§ **ABOUT THIS EXERCISE**
Produce a faithful copy of the data, one that leaves out the pictures.

(Extracted page text data)
=== Section Start ===

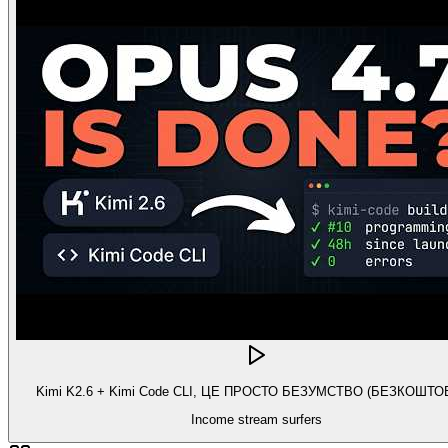
Kimi K2.6 + Kimi Code CLI, ЦЕ ПРОСТО БЕЗУМСТВО (БЕЗКОШТО
Income stream surfers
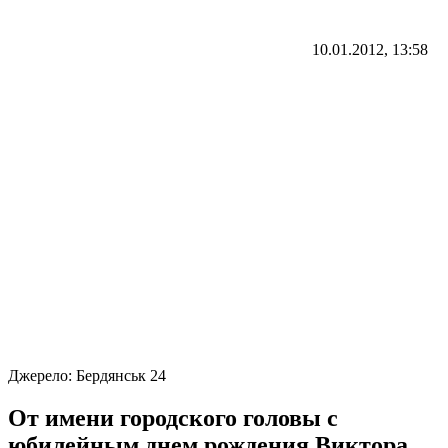
10.01.2012, 13:58
Джерело:
Бердянськ 24
От имени городского головы с
юбилейным днем рождения Виктора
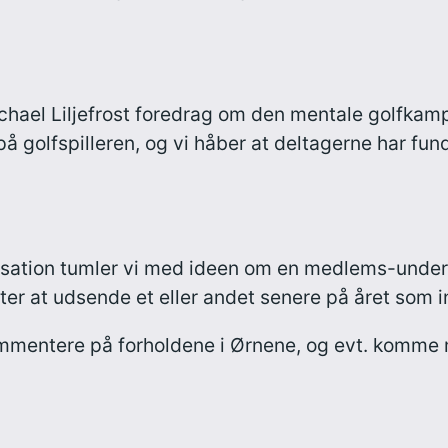
hael Liljefrost foredrag om den mentale golfkamp 
på golfspilleren, og vi håber at deltagerne har fu
ation tumler vi med ideen om en medlems-undersø
nter at udsende et eller andet senere på året som
ommentere på forholdene i Ørnene, og evt. komme m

=== Section End ===

§ **ANSWER SPACE**
Kimi K2.6 + Kimi Code CLI, ЦЕ ПРОСТО БЕЗУМСТВО (БЕЗКОШТО
Income stream surfers
10.01.2012, 13:58
Джерело:
Бердянськ 24
От имени городского головы с
юбилейным днем рождения Виктора
hael Liljefrost foredrag om den mentale golfkamp 
på golfspilleren, og vi håber at deltagerne har fu
ation tumler vi med ideen om en medlems-undersø
nter at udsende et eller andet senere på året som
ommentere på forholdene i Ørnene, og evt. komme m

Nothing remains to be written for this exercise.